Sorry if this is the wrong comm for this, I never post, but I'm most of the way through Age of Extremes and I'm a bit baffled. I get that he lived a long life and saw a lot of stuff but his analysis of the 20th century seems really defeated and... I mean liberal?

He has some pointed critiques of RES states that veer really close to saying revolution is impossible, that the market cannot be stopped, that basically we have to accept that communism was never a possibility and move on. It is really jarring after the previous titles. Am I misreading him? Some of it might just be old dude stuff, I guess, he has some old man takes on art at least.
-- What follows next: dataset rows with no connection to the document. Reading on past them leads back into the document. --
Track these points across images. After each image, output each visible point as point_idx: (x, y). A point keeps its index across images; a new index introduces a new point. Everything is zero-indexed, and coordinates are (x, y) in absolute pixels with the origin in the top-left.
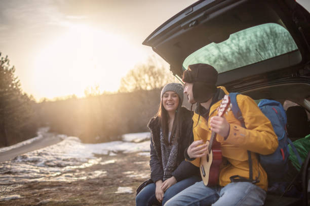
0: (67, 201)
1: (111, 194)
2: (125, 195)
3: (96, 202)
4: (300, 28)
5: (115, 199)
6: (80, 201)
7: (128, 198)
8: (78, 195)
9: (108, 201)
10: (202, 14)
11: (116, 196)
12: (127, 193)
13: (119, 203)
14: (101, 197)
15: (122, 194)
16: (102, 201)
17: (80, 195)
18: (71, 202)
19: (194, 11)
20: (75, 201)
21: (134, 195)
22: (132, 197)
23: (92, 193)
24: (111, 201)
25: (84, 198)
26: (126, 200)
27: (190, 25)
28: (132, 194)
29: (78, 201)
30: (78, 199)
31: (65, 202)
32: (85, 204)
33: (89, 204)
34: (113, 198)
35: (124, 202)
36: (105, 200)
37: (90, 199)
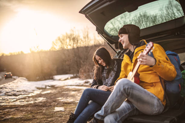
0: (23, 117)
1: (51, 112)
2: (60, 112)
3: (42, 117)
5: (54, 115)
6: (31, 117)
7: (62, 114)
8: (29, 113)
9: (50, 116)
11: (54, 113)
12: (61, 111)
13: (56, 118)
14: (44, 114)
15: (58, 111)
16: (46, 116)
17: (31, 113)
18: (25, 117)
20: (28, 117)
21: (66, 112)
22: (64, 113)
23: (38, 111)
24: (51, 116)
25: (33, 115)
26: (61, 115)
28: (64, 111)
29: (30, 117)
30: (30, 116)
31: (21, 118)
32: (35, 118)
33: (37, 119)
34: (52, 114)
35: (60, 117)
36: (47, 115)
37: (38, 115)
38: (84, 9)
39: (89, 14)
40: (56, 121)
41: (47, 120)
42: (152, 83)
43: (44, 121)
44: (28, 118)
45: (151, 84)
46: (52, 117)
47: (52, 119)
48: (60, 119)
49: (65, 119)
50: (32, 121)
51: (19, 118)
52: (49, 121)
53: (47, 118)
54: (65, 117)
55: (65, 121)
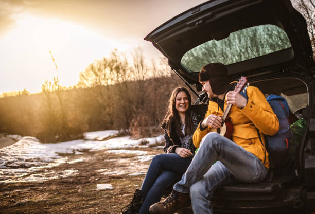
0: (47, 200)
1: (91, 191)
2: (107, 191)
3: (78, 199)
4: (296, 30)
5: (97, 196)
6: (60, 199)
7: (110, 194)
8: (56, 193)
9: (90, 198)
10: (209, 14)
11: (97, 192)
13: (103, 199)
14: (81, 195)
15: (103, 190)
16: (84, 198)
17: (58, 194)
18: (51, 200)
19: (201, 11)
20: (56, 200)
21: (115, 190)
22: (114, 192)
23: (70, 191)
24: (93, 198)
25: (63, 196)
26: (109, 196)
27: (197, 23)
28: (113, 190)
30: (58, 198)
31: (45, 201)
32: (67, 202)
33: (71, 202)
34: (95, 195)
35: (108, 198)
36: (87, 196)
37: (70, 197)
38: (152, 35)
39: (159, 42)
40: (102, 205)
41: (88, 204)
42: (250, 139)
43: (84, 204)
44: (56, 202)
45: (249, 141)
46: (95, 199)
47: (95, 201)
48: (108, 201)
49: (116, 201)
50: (64, 206)
51: (42, 201)
52: (90, 204)
53: (88, 200)
54: (115, 199)
55: (116, 204)
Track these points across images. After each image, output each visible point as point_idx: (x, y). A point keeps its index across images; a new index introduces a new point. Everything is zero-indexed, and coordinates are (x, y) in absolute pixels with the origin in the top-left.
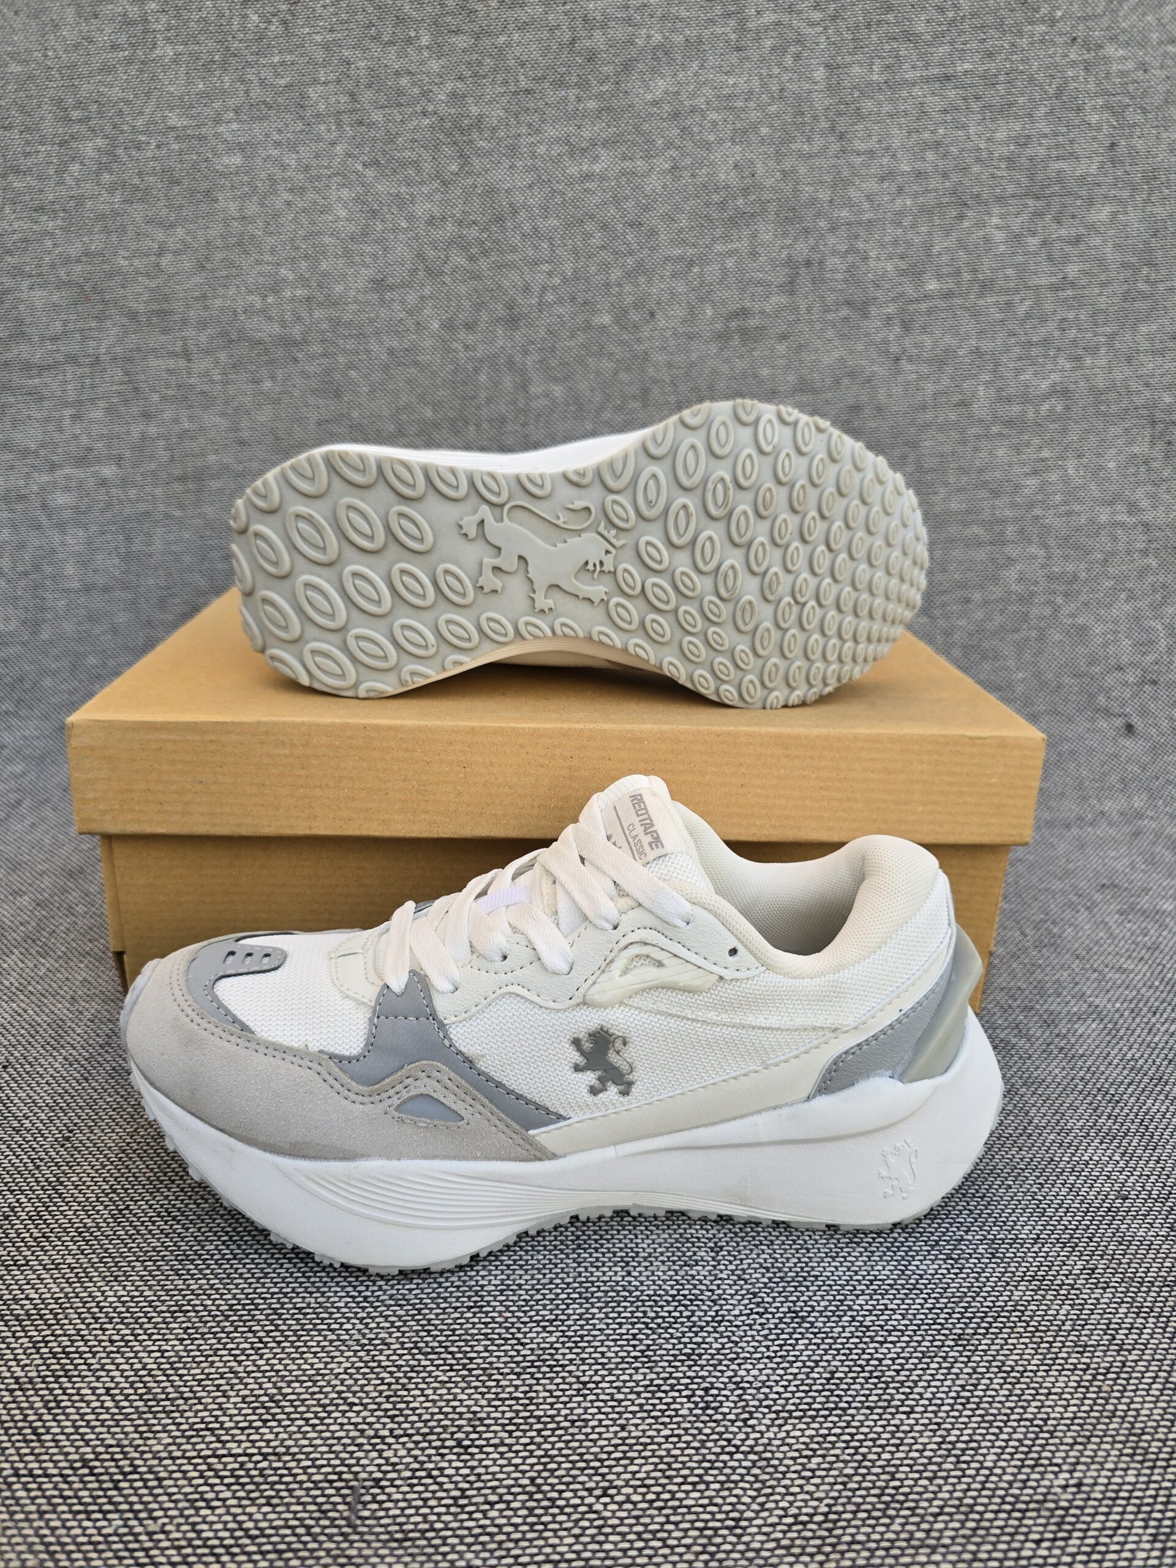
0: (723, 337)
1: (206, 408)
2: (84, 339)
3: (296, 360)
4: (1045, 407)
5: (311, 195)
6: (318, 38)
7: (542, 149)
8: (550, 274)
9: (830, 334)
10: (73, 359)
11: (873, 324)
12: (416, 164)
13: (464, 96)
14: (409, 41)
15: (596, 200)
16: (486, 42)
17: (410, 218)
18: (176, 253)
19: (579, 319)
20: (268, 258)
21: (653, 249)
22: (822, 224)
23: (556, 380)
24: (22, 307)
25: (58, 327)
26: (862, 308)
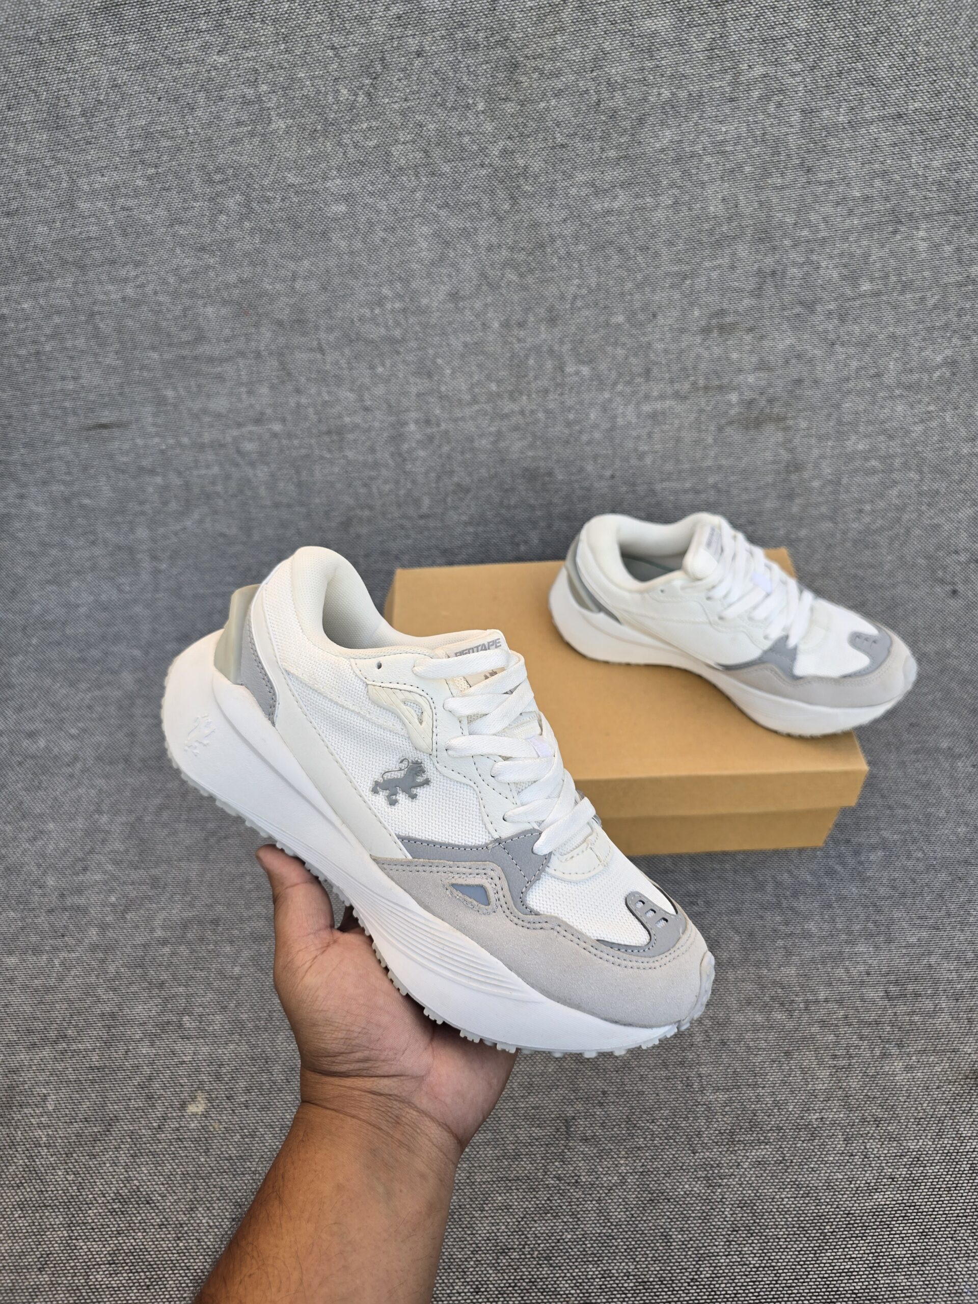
0: (706, 331)
1: (339, 386)
2: (248, 340)
3: (398, 353)
4: (938, 373)
5: (400, 233)
6: (396, 106)
7: (573, 191)
8: (579, 286)
9: (785, 326)
10: (242, 354)
11: (817, 319)
12: (477, 204)
13: (513, 152)
14: (468, 107)
15: (614, 230)
16: (529, 107)
17: (475, 247)
18: (306, 278)
19: (602, 318)
20: (372, 281)
21: (656, 267)
22: (787, 242)
23: (583, 363)
24: (201, 319)
25: (227, 332)
26: (810, 307)
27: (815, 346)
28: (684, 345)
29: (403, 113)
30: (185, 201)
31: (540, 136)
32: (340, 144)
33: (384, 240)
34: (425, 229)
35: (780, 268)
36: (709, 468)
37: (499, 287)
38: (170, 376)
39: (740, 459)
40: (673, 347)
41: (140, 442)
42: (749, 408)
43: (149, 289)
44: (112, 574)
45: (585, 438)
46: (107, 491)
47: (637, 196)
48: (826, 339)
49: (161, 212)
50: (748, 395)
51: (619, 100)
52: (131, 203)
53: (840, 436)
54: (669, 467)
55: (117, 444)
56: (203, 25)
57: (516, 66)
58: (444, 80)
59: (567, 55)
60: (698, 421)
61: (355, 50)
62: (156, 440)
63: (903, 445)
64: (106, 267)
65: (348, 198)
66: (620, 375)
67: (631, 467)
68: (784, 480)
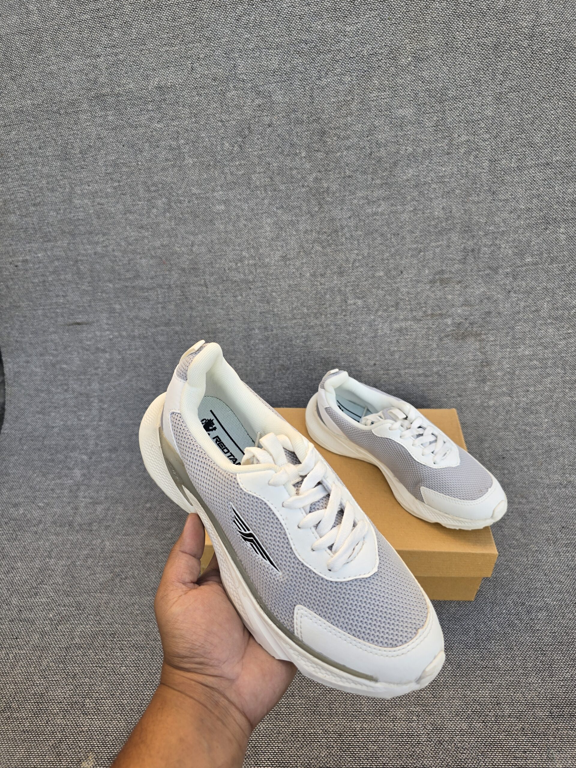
27: (498, 293)
28: (419, 290)
29: (259, 157)
30: (134, 201)
31: (337, 171)
32: (223, 173)
33: (245, 225)
34: (269, 220)
35: (477, 247)
36: (433, 362)
37: (310, 253)
38: (118, 297)
39: (453, 357)
40: (412, 290)
41: (98, 333)
42: (458, 327)
43: (110, 248)
44: (75, 409)
45: (358, 341)
46: (77, 361)
47: (392, 205)
48: (505, 289)
49: (120, 207)
50: (458, 320)
51: (383, 152)
52: (103, 201)
53: (514, 346)
54: (409, 360)
55: (84, 334)
56: (150, 107)
57: (324, 133)
58: (283, 140)
59: (354, 128)
60: (427, 334)
61: (234, 123)
62: (108, 332)
63: (553, 352)
64: (87, 236)
65: (226, 202)
66: (381, 306)
67: (387, 360)
68: (480, 371)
It just seems like he is totally despairing by the end of the last book, but everything I saw about him made it sound like he was a committed Marxist until he died.

  • sunshine [none/use name]
    ·
    1 year ago

    that's disappointing, i have some books by him I wanted to read..but yeah, he lived through WWII, and I think it probably broke his heart.

    • Doubledee [comrade/them]
      hexagon
      ·
      1 year ago

      I think they're worth reading still, to be clear. Especially the first three in the series, he isn't so disillusioned until the last one. At least from what I remember. And the criticism isn't all unfounded or bad, I just wish it wasn't framed as if it was the death knell of the project.

  • CommCat [none/use name]
    ·
    1 year ago

    Not familiar with him, but I remember reading IMT's article about his death. Basically they call him a lib and the most telling of how good of a Marxist a person is, is how the bourgeois mass media treats them when they die. The bourgeois mass media wrote glowingly about his life and career.

    • Doubledee [comrade/them]
      hexagon
      ·
      1 year ago

      Yeah that was something I encountered last night reading more about him. Although I'm pretty sure the main source I got that from was a Trotskyist so I wasn't sure how much weight to give it.